Built my own project management system that knows where all my work is. Researched how to build the cheapest viable brain possible, with layers around it that know when to escalate to something bigger. The inspiration is obvious if you've seen Iron Man. I wrote my own book on RAG just to make sure I actually understood it.
The longer I spent in this space, the more clearly I saw the real problem. AI can create a lot. Fast. But if you can't keep control of what it creates, you lose oversight of your own software and your own company.
The biggest lesson: the real skill isn't using AI, it's controlling it. That's why I build systems around AI, not just with AI.
Where it's going
Every step was a different lesson.
YouTube taught me to find gaps. ERP taught me how businesses actually run. CRM taught me to read any industry in the first meeting. AI taught me that the real skill isn't using it, it's controlling it.
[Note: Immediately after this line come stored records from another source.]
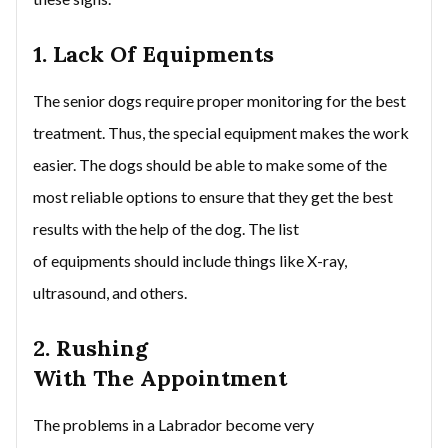
1. Lack Of Equipments
The senior dogs require proper monitoring for the best
treatment. Thus, the special equipment makes the work
easier. The dogs should be able to make some of the
most reliable options to ensure that they get the best
results with the help of the dog. The list
of equipments should include things like X-ray,
ultrasound, and others.
2. Rushing
With The Appointment
The problems in a Labrador become very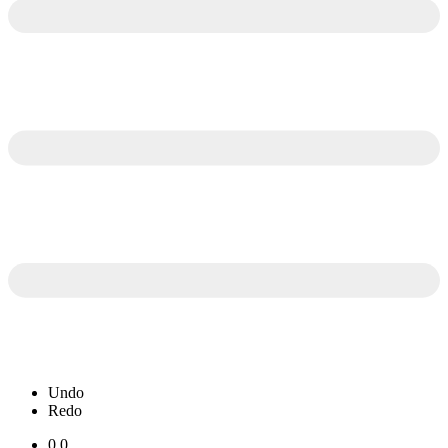
Undo
Redo
0.0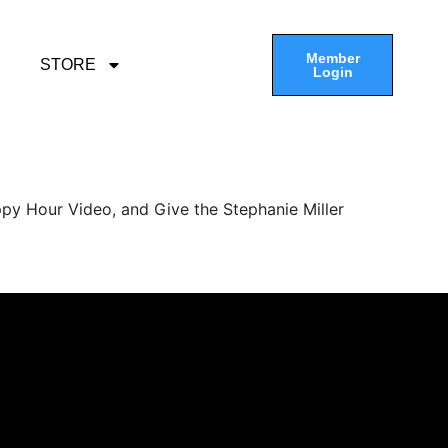
Member
STORE
Login
py Hour Video, and Give the Stephanie Miller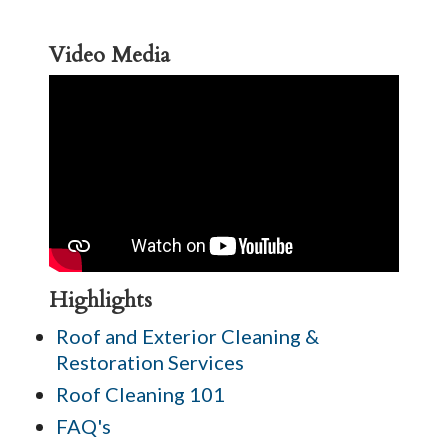
Video Media
Highlights
Roof and Exterior Cleaning &
Restoration Services
Roof Cleaning 101
FAQ's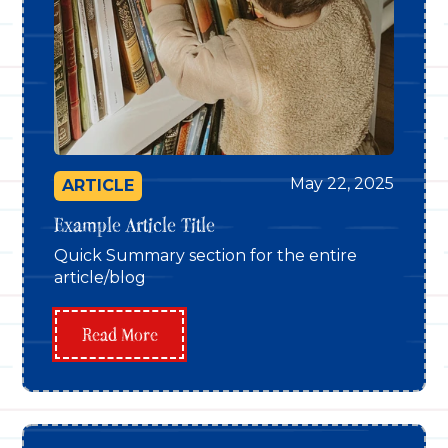
May 22, 2025
ARTICLE
Example Article Title
Quick Summary section for the entire
article/blog
Read More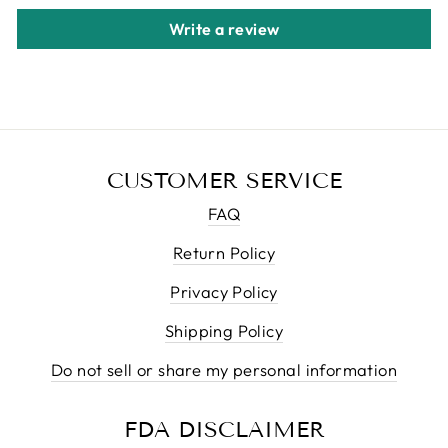
Write a review
CUSTOMER SERVICE
FAQ
Return Policy
Privacy Policy
Shipping Policy
Do not sell or share my personal information
FDA DISCLAIMER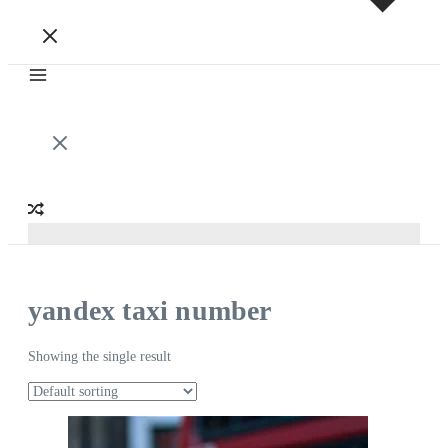
yandex taxi number
Showing the single result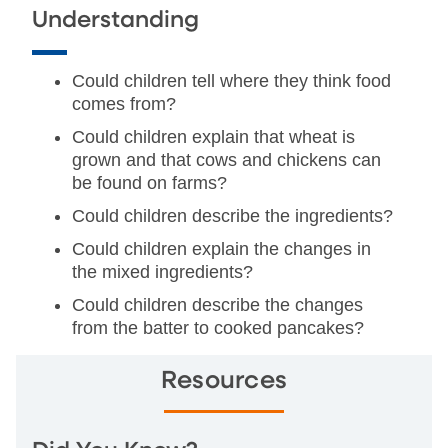
Understanding
Could children tell where they think food
comes from?
Could children explain that wheat is
grown and that cows and chickens can
be found on farms?
Could children describe the ingredients?
Could children explain the changes in
the mixed ingredients?
Could children describe the changes
from the batter to cooked pancakes?
Resources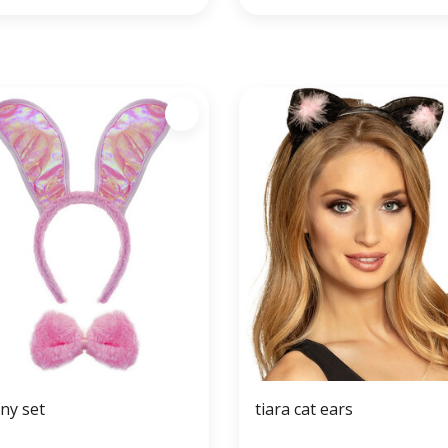
ny set
tiara cat ears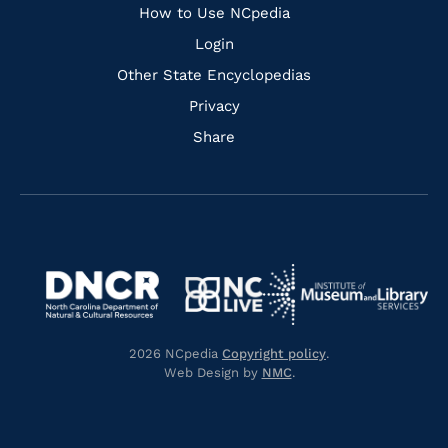
How to Use NCpedia
Login
Other State Encyclopedias
Privacy
Share
Navigate
Navigate
to
Navigate
to
Navigate
https://www.dncr.nc.gov/
to
https://www.imls.gov/
to
https://www.nclive.org/
2026 NCpedia
Copyright policy
.
https://library.nc.gov/
Web Design by
NMC
.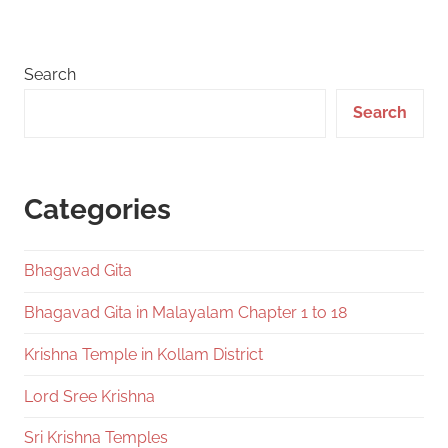
Search
Search
Categories
Bhagavad Gita
Bhagavad Gita in Malayalam Chapter 1 to 18
Krishna Temple in Kollam District
Lord Sree Krishna
Sri Krishna Temples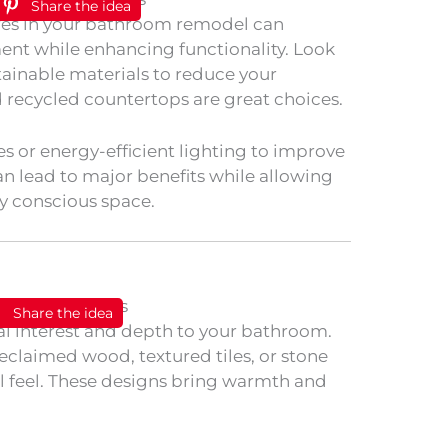
Share the idea
ures in your bathroom remodel can
ent while enhancing functionality. Look
stainable materials to reduce your
 recycled countertops are great choices.
es or energy-efficient lighting to improve
an lead to major benefits while allowing
y conscious space.
Share the idea
al interest and depth to your bathroom.
eclaimed wood, textured tiles, or stone
al feel. These designs bring warmth and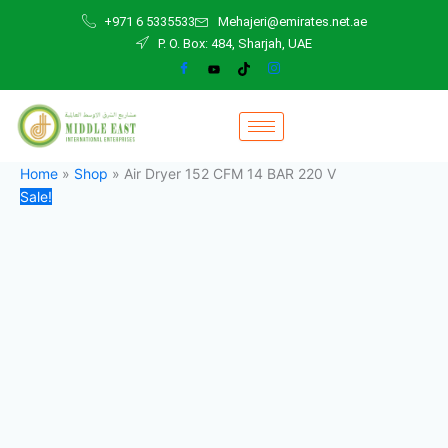
Air
Skip
Original
Current
+971 6 5335533
Mehajeri@emirates.net.ae
Dryer
to
price
price
P. O. Box: 484, Sharjah, UAE
152
content
was:
is:
CFM
11.500,00 د.إ.
10.000,00 د.إ.
14
BAR
220
V
quantity
Home
»
Shop
»
Air Dryer 152 CFM 14 BAR 220 V
Sale!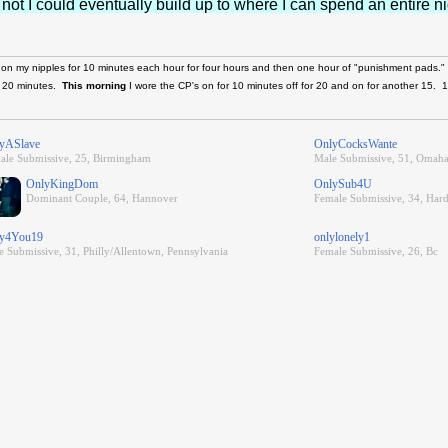
 not I could eventually build up to where I can spend an entire n
 on my nipples for 10 minutes each hour for four hours and then one hour of "punishment pads."
d 20 minutes.
This morning
I wore the CP's on for 10 minutes off for 20 and on for another 15. 
yASlave
OnlyCocksWante
ale Submissive, 25, Birmingham
Male Submissive, 51, Omaha
OnlyKingDom
OnlySub4U
Dominant Couple, 64, Hannover
Female Submissive, 34, Har
y4You19
onlylonely1
e Submissive, 31, Philly/Allentown, Pennsylvania
Female Submissive, 26, Bc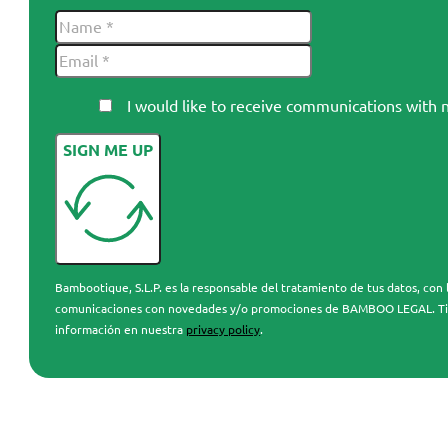
I would like to receive communications wi
SIGN ME UP
Bambootique, S.L.P. es la responsable del tratamiento de tus datos, con l
comunicaciones con novedades y/o promociones de BAMBOO LEGAL. Tienes 
información en nuestra
privacy policy
.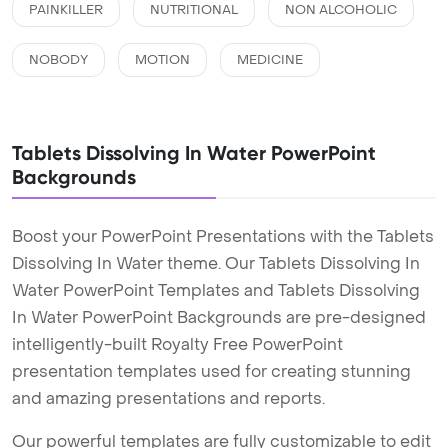
PAINKILLER
NUTRITIONAL
NON ALCOHOLIC
NOBODY
MOTION
MEDICINE
Tablets Dissolving In Water PowerPoint
Backgrounds
Boost your PowerPoint Presentations with the Tablets
Dissolving In Water theme. Our Tablets Dissolving In
Water PowerPoint Templates and Tablets Dissolving
In Water PowerPoint Backgrounds are pre-designed
intelligently-built Royalty Free PowerPoint
presentation templates used for creating stunning
and amazing presentations and reports.
Our powerful templates are fully customizable to edit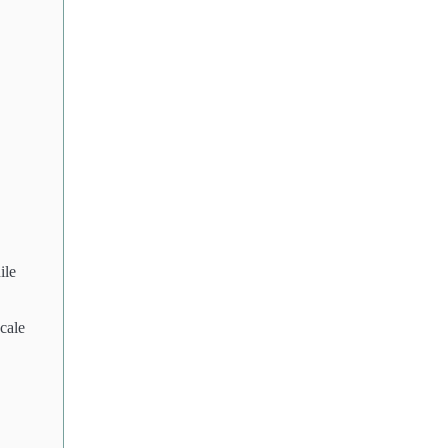
ile
cale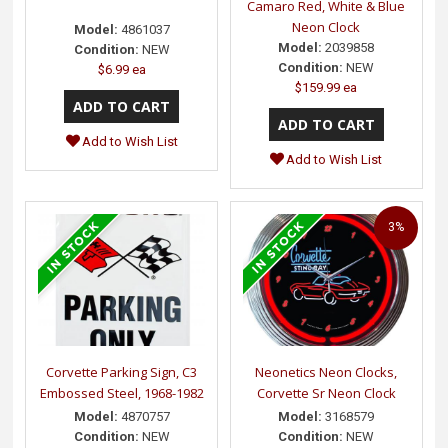
Camaro Red, White & Blue
Neon Clock
Model:
4861037
Model:
2039858
Condition:
NEW
Condition:
NEW
$6.99 ea
$159.99 ea
Add to Wish List
Add to Wish List
3%
Corvette Parking Sign, C3
Neonetics Neon Clocks,
Embossed Steel, 1968-1982
Corvette Sr Neon Clock
Model:
4870757
Model:
3168579
Condition:
NEW
Condition:
NEW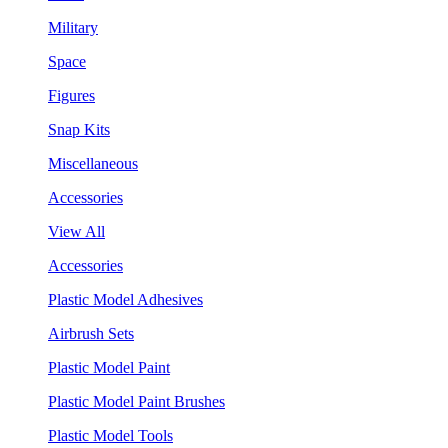
Military
Space
Figures
Snap Kits
Miscellaneous
Accessories
View All
Accessories
Plastic Model Adhesives
Airbrush Sets
Plastic Model Paint
Plastic Model Paint Brushes
Plastic Model Tools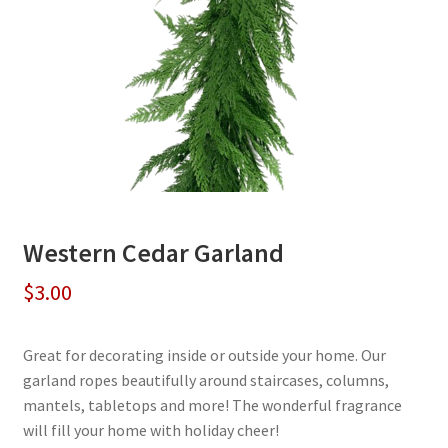
Western Cedar Garland
$
3.00
Great for decorating inside or outside your home. Our
garland ropes beautifully around staircases, columns,
mantels, tabletops and more! The wonderful fragrance
will fill your home with holiday cheer!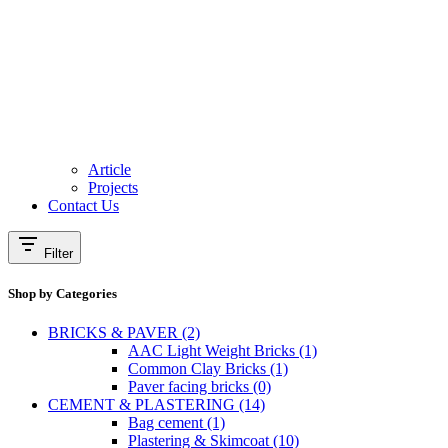
Article
Projects
Contact Us
Filter
Shop by Categories
BRICKS & PAVER (2)
AAC Light Weight Bricks (1)
Common Clay Bricks (1)
Paver facing bricks (0)
CEMENT & PLASTERING (14)
Bag cement (1)
Plastering & Skimcoat (10)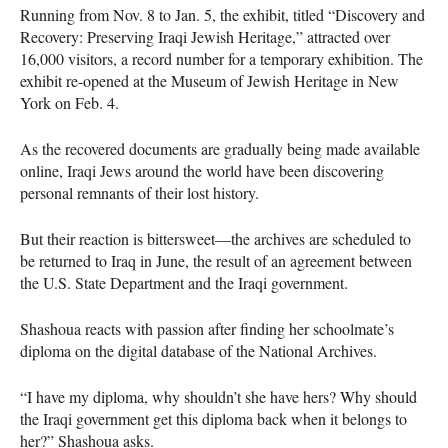
Running from Nov. 8 to Jan. 5, the exhibit, titled “Discovery and
Recovery: Preserving Iraqi Jewish Heritage,” attracted over
16,000 visitors, a record number for a temporary exhibition. The
exhibit re-opened at the Museum of Jewish Heritage in New
York on Feb. 4.
As the recovered documents are gradually being made available
online, Iraqi Jews around the world have been discovering
personal remnants of their lost history.
But their reaction is bittersweet—the archives are scheduled to
be returned to Iraq in June, the result of an agreement between
the U.S. State Department and the Iraqi government.
Shashoua reacts with passion after finding her schoolmate’s
diploma on the digital database of the National Archives.
“I have my diploma, why shouldn’t she have hers? Why should
the Iraqi government get this diploma back when it belongs to
her?” Shashoua asks.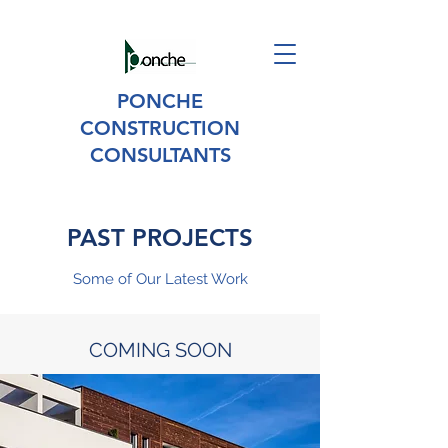
PONCHE
CONSTRUCTION
CONSULTANTS
PAST PROJECTS
Some of Our Latest Work
COMING SOON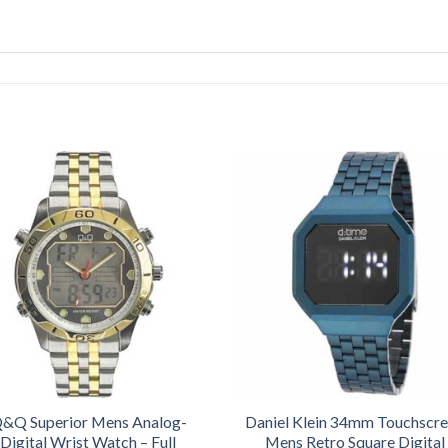
&Q Superior Mens Analog-
Daniel Klein 34mm Touchscr
Digital Wrist Watch – Full
Mens Retro Square Digital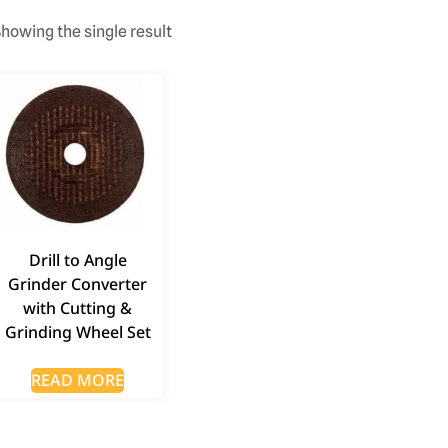
howing the single result
Drill to Angle
Grinder Converter
with Cutting &
Grinding Wheel Set
READ MORE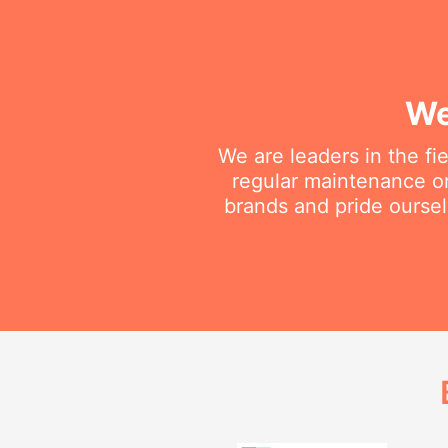
We
We are leaders in the fi
regular maintenance or 
brands and pride oursel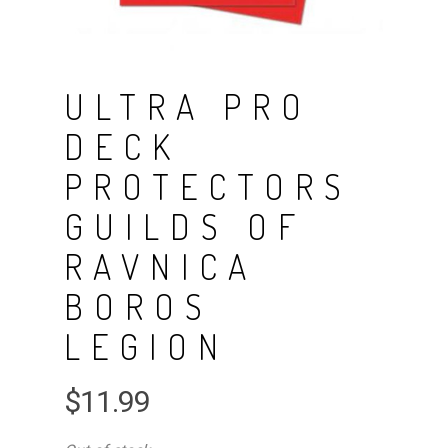
ULTRA PRO
DECK
PROTECTORS
GUILDS OF
RAVNICA
BOROS
LEGION
$
11.99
What I do now is help companies get the most out of Business Central. Implementations, support, releases. When something breaks, I find the root cause fast and fix it. But where things are heading: I lead our innovation team and drive the AI initiative within our company. Not AI as a slide deck, but as real infrastructure that makes a BC partner measurably better.
The goal is to build the kind of practice where the work speaks for itself. No cold outreach, no pitching decks at strangers. Just results that travel by word of mouth.